> DATA FOR THIS TASK:
====================
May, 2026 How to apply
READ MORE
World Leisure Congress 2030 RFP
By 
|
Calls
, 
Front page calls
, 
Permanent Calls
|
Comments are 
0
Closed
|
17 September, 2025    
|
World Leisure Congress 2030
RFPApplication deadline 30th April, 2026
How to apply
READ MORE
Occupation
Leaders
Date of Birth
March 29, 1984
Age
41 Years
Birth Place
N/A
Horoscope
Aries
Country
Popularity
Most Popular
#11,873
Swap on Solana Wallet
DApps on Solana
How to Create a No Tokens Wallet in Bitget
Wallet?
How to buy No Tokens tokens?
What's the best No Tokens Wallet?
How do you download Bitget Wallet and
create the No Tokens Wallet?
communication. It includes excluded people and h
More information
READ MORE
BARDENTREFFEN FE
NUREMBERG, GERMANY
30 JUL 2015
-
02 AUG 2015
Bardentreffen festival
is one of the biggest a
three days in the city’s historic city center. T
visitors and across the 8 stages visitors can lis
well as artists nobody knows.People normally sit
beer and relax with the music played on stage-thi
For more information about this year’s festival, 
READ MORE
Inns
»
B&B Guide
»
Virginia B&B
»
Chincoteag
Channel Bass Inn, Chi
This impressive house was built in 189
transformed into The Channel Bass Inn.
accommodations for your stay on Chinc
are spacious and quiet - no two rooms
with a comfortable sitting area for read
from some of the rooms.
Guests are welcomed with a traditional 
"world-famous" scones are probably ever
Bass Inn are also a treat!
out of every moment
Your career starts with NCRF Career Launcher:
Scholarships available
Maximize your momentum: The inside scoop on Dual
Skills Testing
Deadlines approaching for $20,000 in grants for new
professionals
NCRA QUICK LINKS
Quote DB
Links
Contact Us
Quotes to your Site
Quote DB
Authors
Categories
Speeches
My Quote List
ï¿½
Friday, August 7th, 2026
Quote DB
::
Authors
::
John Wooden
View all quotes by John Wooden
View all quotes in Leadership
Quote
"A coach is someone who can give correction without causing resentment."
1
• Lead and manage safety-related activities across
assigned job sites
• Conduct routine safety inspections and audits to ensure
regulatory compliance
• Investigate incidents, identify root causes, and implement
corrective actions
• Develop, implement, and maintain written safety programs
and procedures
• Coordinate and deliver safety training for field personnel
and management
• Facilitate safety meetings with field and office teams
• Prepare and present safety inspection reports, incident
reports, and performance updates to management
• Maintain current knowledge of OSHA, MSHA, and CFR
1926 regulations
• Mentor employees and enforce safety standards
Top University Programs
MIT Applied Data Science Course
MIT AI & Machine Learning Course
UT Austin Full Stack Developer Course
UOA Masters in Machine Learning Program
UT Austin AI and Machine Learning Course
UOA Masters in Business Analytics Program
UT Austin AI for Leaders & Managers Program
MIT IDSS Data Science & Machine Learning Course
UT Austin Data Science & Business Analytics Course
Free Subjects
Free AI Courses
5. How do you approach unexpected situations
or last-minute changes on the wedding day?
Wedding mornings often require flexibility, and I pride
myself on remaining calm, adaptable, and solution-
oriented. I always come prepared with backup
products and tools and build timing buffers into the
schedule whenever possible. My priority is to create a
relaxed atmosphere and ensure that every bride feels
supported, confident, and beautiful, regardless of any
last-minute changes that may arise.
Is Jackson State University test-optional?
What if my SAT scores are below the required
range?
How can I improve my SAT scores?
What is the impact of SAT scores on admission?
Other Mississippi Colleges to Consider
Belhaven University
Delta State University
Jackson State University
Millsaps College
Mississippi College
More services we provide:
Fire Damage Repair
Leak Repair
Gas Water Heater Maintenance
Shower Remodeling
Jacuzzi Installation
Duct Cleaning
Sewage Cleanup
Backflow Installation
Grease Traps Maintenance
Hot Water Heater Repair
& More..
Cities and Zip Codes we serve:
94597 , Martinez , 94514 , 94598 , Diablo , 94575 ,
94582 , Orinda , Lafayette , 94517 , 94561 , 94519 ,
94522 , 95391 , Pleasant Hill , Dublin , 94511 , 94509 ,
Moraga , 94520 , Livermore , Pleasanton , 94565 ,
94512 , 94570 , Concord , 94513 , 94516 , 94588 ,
====================
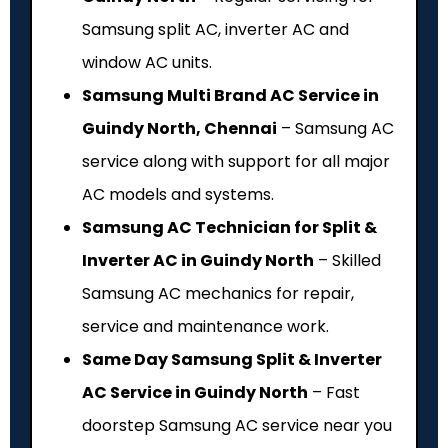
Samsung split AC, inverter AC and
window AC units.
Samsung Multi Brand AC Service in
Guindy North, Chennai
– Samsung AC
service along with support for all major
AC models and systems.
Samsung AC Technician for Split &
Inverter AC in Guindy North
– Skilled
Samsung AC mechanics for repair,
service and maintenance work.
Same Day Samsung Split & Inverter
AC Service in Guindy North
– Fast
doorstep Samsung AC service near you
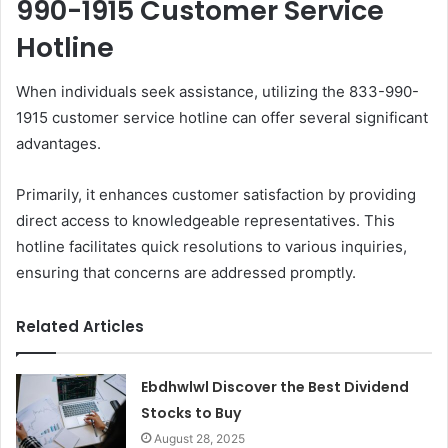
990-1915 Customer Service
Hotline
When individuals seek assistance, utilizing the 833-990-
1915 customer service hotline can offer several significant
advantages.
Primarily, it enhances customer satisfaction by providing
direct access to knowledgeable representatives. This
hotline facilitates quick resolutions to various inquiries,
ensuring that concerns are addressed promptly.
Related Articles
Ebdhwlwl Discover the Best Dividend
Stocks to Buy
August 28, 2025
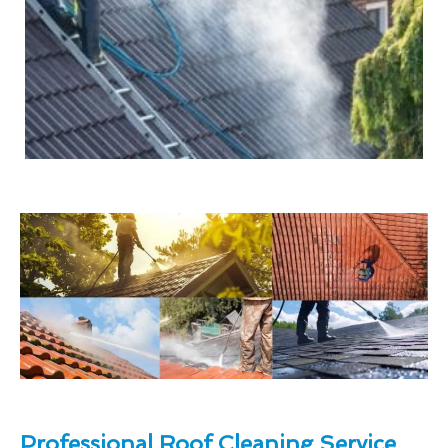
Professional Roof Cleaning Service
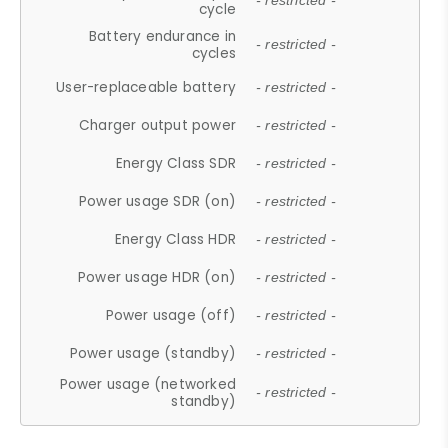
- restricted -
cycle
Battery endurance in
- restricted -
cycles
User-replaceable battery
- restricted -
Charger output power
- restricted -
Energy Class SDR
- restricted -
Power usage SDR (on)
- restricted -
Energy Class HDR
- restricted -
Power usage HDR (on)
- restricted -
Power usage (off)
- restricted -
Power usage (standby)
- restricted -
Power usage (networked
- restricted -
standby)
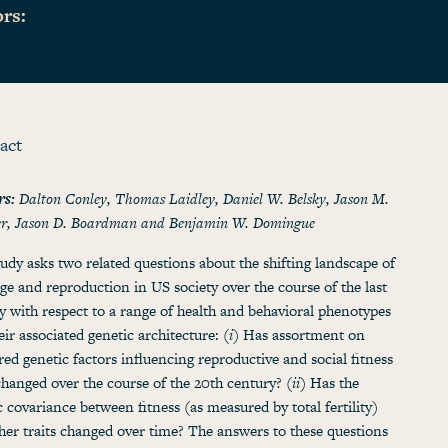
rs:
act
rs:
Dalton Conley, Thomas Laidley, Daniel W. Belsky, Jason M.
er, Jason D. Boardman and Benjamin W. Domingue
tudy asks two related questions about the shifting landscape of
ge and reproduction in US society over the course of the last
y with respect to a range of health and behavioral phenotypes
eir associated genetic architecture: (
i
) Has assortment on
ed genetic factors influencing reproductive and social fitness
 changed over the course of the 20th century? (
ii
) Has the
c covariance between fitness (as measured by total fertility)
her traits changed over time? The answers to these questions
====================
> TASK TO CARRY OUT: Give only the lines from the one holding "communication. It includes" through the one holding "reports, and performance", each restated exactly as it appears above.

> REPLY TO THE EXERCISE:
communication. It includes excluded people and h
More information
READ MORE
BARDENTREFFEN FE
NUREMBERG, GERMANY
30 JUL 2015
-
02 AUG 2015
Bardentreffen festival
is one of the biggest a
three days in the city’s historic city center. T
visitors and across the 8 stages visitors can lis
well as artists nobody knows.People normally sit
beer and relax with the music played on stage-thi
For more information about this year’s festival, 
READ MORE
Inns
»
B&B Guide
»
Virginia B&B
»
Chincoteag
Channel Bass Inn, Chi
This impressive house was built in 189
transformed into The Channel Bass Inn.
accommodations for your stay on Chinc
are spacious and quiet - no two rooms
with a comfortable sitting area for read
from some of the rooms.
Guests are welcomed with a traditional 
"world-famous" scones are probably ever
Bass Inn are also a treat!
out of every moment
Your career starts with NCRF Career Launcher:
Scholarships available
Maximize your momentum: The inside scoop on Dual
Skills Testing
Deadlines approaching for $20,000 in grants for new
professionals
NCRA QUICK LINKS
Quote DB
Links
Contact Us
Quotes to your Site
Quote DB
Authors
Categories
Speeches
My Quote List
ï¿½
Friday, August 7th, 2026
Quote DB
::
Authors
::
John Wooden
View all quotes by John Wooden
View all quotes in Leadership
Quote
"A coach is someone who can give correction without causing resentment."
1
• Lead and manage safety-related activities across
assigned job sites
• Conduct routine safety inspections and audits to ensure
regulatory compliance
• Investigate incidents, identify root causes, and implement
corrective actions
• Develop, implement, and maintain written safety programs
and procedures
• Coordinate and deliver safety training for field personnel
and management
• Facilitate safety meetings with field and office teams
• Prepare and present safety inspection reports, incident
reports, and performance updates to management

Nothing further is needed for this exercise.